EXERCISE DETAILS -> Collect every line in the records below that contains the word "appeal".

═════ DATASET RECORDS

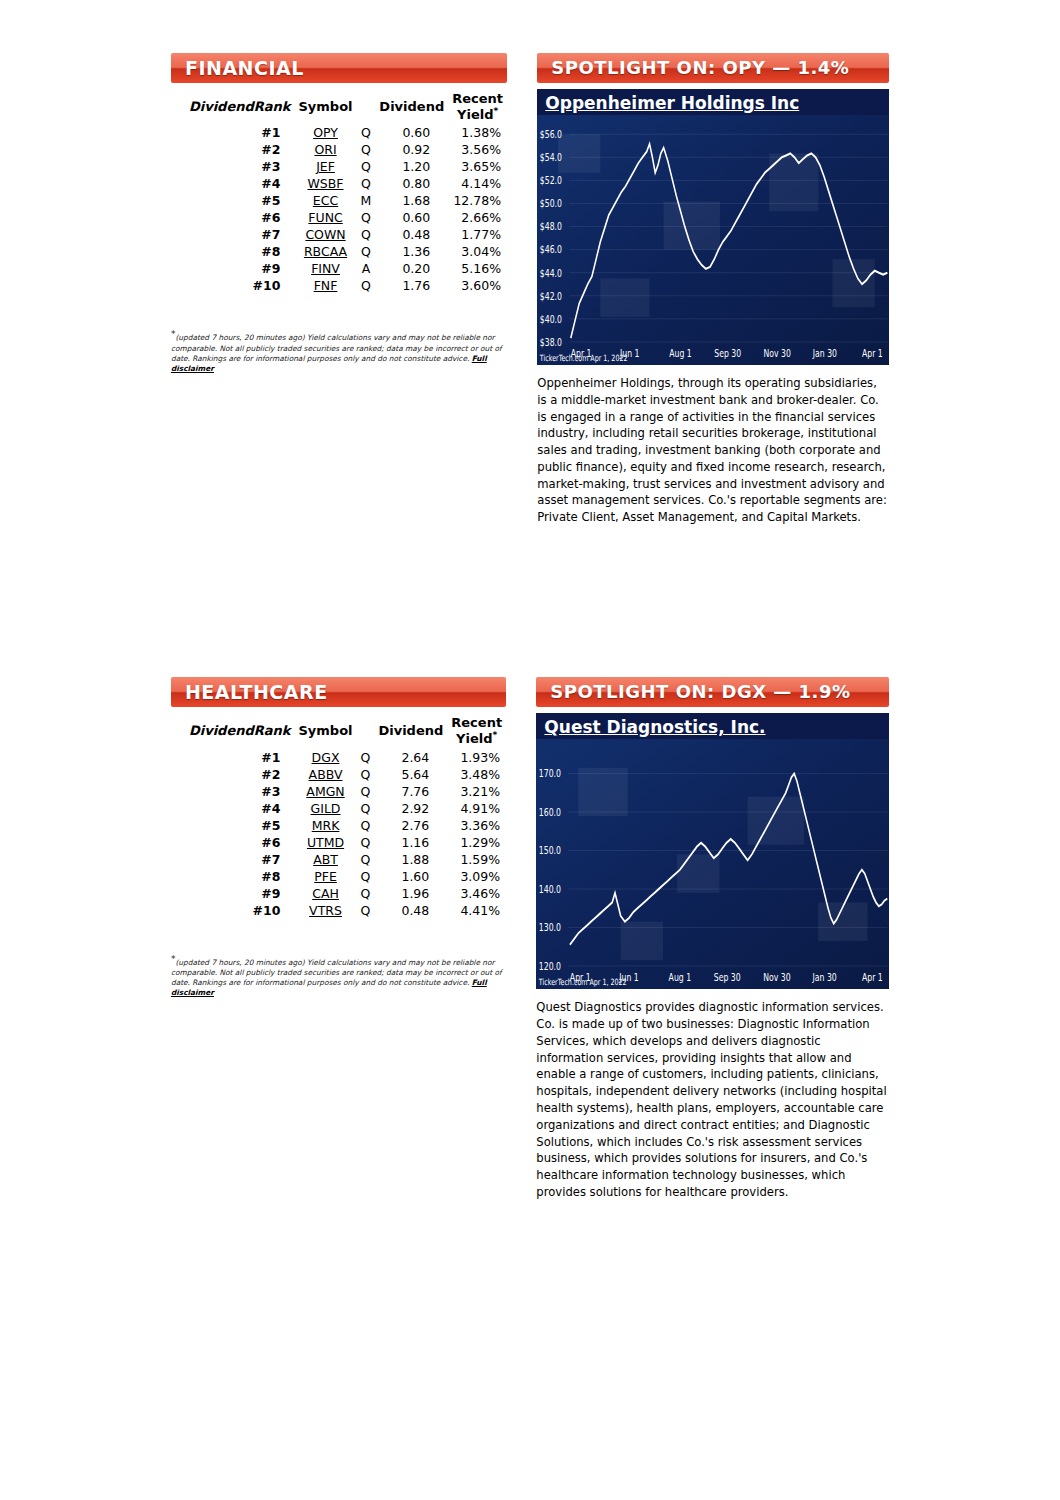FINANCIAL
| DividendRank | Symbol | | Dividend | Recent Yield * |
| --- | --- | --- | --- | --- |
| #1 | OPY | Q | 0.60 | 1.38% |
| #2 | ORI | Q | 0.92 | 3.56% |
| #3 | JEF | Q | 1.20 | 3.65% |
| #4 | WSBF | Q | 0.80 | 4.14% |
| #5 | ECC | M | 1.68 | 12.78% |
| #6 | FUNC | Q | 0.60 | 2.66% |
| #7 | COWN | Q | 0.48 | 1.77% |
| #8 | RBCAA | Q | 1.36 | 3.04% |
| #9 | FINV | A | 0.20 | 5.16% |
| #10 | FNF | Q | 1.76 | 3.60% |
*(updated 7 hours, 20 minutes ago) Yield calculations vary and may not be reliable nor comparable. Not all publicly traded securities are ranked; data may be incorrect or out of date. Rankings are for informational purposes only and do not constitute advice. Full disclaimer
SPOTLIGHT ON: OPY — 1.4% YIELD
Oppenheimer Holdings Inc
$56.0 $54.0 $52.0 $50.0 $48.0 $46.0 $44.0 $42.0 $40.0 $38.0 Apr 1 Jun 1 Aug 1 Sep 30 Nov 30 Jan 30 Apr 1 TickerTech.com Apr 1, 2022
Oppenheimer Holdings, through its operating subsidiaries, is a middle-market investment bank and broker-dealer. Co. is engaged in a range of activities in the financial services industry, including retail securities brokerage, institutional sales and trading, investment banking (both corporate and public finance), equity and fixed income research, research, market-making, trust services and investment advisory and asset management services. Co.'s reportable segments are: Private Client, Asset Management, and Capital Markets.
HEALTHCARE
| DividendRank | Symbol | | Dividend | Recent Yield * |
| --- | --- | --- | --- | --- |
| #1 | DGX | Q | 2.64 | 1.93% |
| #2 | ABBV | Q | 5.64 | 3.48% |
| #3 | AMGN | Q | 7.76 | 3.21% |
| #4 | GILD | Q | 2.92 | 4.91% |
| #5 | MRK | Q | 2.76 | 3.36% |
| #6 | UTMD | Q | 1.16 | 1.29% |
| #7 | ABT | Q | 1.88 | 1.59% |
| #8 | PFE | Q | 1.60 | 3.09% |
| #9 | CAH | Q | 1.96 | 3.46% |
| #10 | VTRS | Q | 0.48 | 4.41% |
*(updated 7 hours, 20 minutes ago) Yield calculations vary and may not be reliable nor comparable. Not all publicly traded securities are ranked; data may be incorrect or out of date. Rankings are for informational purposes only and do not constitute advice. Full disclaimer
SPOTLIGHT ON: DGX — 1.9% YIELD
Quest Diagnostics, Inc.
170.0 160.0 150.0 140.0 130.0 120.0 Apr 1 Jun 1 Aug 1 Sep 30 Nov 30 Jan 30 Apr 1 TickerTech.com Apr 1, 2022
Quest Diagnostics provides diagnostic information services. Co. is made up of two businesses: Diagnostic Information Services, which develops and delivers diagnostic information services, providing insights that allow and enable a range of customers, including patients, clinicians, hospitals, independent delivery networks (including hospital health systems), health plans, employers, accountable care organizations and direct contract entities; and Diagnostic Solutions, which includes Co.'s risk assessment services business, which provides solutions for insurers, and Co.'s healthcare information technology businesses, which provides solutions for healthcare providers.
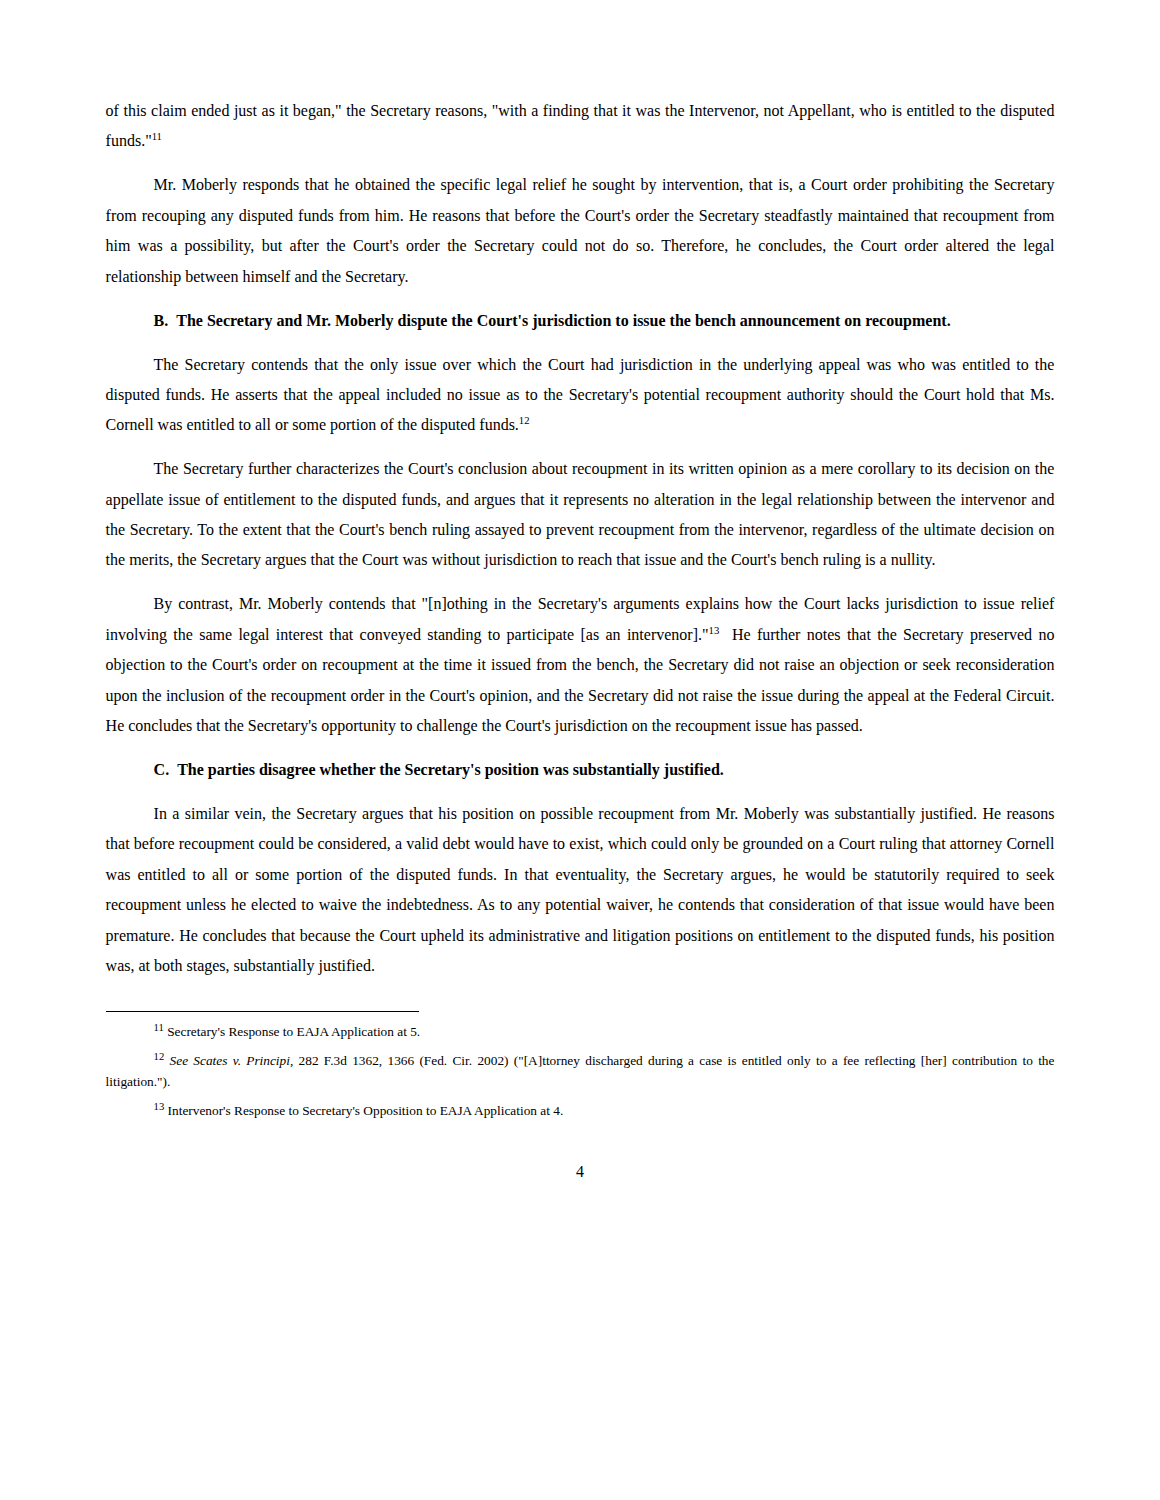of this claim ended just as it began," the Secretary reasons, "with a finding that it was the Intervenor, not Appellant, who is entitled to the disputed funds."11
Mr. Moberly responds that he obtained the specific legal relief he sought by intervention, that is, a Court order prohibiting the Secretary from recouping any disputed funds from him. He reasons that before the Court's order the Secretary steadfastly maintained that recoupment from him was a possibility, but after the Court's order the Secretary could not do so. Therefore, he concludes, the Court order altered the legal relationship between himself and the Secretary.
B. The Secretary and Mr. Moberly dispute the Court's jurisdiction to issue the bench announcement on recoupment.
The Secretary contends that the only issue over which the Court had jurisdiction in the underlying appeal was who was entitled to the disputed funds. He asserts that the appeal included no issue as to the Secretary's potential recoupment authority should the Court hold that Ms. Cornell was entitled to all or some portion of the disputed funds.12
The Secretary further characterizes the Court's conclusion about recoupment in its written opinion as a mere corollary to its decision on the appellate issue of entitlement to the disputed funds, and argues that it represents no alteration in the legal relationship between the intervenor and the Secretary. To the extent that the Court's bench ruling assayed to prevent recoupment from the intervenor, regardless of the ultimate decision on the merits, the Secretary argues that the Court was without jurisdiction to reach that issue and the Court's bench ruling is a nullity.
By contrast, Mr. Moberly contends that "[n]othing in the Secretary's arguments explains how the Court lacks jurisdiction to issue relief involving the same legal interest that conveyed standing to participate [as an intervenor]."13 He further notes that the Secretary preserved no objection to the Court's order on recoupment at the time it issued from the bench, the Secretary did not raise an objection or seek reconsideration upon the inclusion of the recoupment order in the Court's opinion, and the Secretary did not raise the issue during the appeal at the Federal Circuit. He concludes that the Secretary's opportunity to challenge the Court's jurisdiction on the recoupment issue has passed.
C. The parties disagree whether the Secretary's position was substantially justified.
In a similar vein, the Secretary argues that his position on possible recoupment from Mr. Moberly was substantially justified. He reasons that before recoupment could be considered, a valid debt would have to exist, which could only be grounded on a Court ruling that attorney Cornell was entitled to all or some portion of the disputed funds. In that eventuality, the Secretary argues, he would be statutorily required to seek recoupment unless he elected to waive the indebtedness. As to any potential waiver, he contends that consideration of that issue would have been premature. He concludes that because the Court upheld its administrative and litigation positions on entitlement to the disputed funds, his position was, at both stages, substantially justified.
11 Secretary's Response to EAJA Application at 5.
12 See Scates v. Principi, 282 F.3d 1362, 1366 (Fed. Cir. 2002) ("[A]ttorney discharged during a case is entitled only to a fee reflecting [her] contribution to the litigation.").
13 Intervenor's Response to Secretary's Opposition to EAJA Application at 4.
4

══════════

YOUR SOLUTION ->
The Secretary contends that the only issue over which the Court had jurisdiction in the underlying appeal was who was entitled to the disputed funds. He asserts that the appeal included no issue as to the Secretary's potential recoupment authority should the Court hold that Ms. Cornell was entitled to all or some portion of the disputed funds.12
By contrast, Mr. Moberly contends that "[n]othing in the Secretary's arguments explains how the Court lacks jurisdiction to issue relief involving the same legal interest that conveyed standing to participate [as an intervenor]."13 He further notes that the Secretary preserved no objection to the Court's order on recoupment at the time it issued from the bench, the Secretary did not raise an objection or seek reconsideration upon the inclusion of the recoupment order in the Court's opinion, and the Secretary did not raise the issue during the appeal at the Federal Circuit. He concludes that the Secretary's opportunity to challenge the Court's jurisdiction on the recoupment issue has passed.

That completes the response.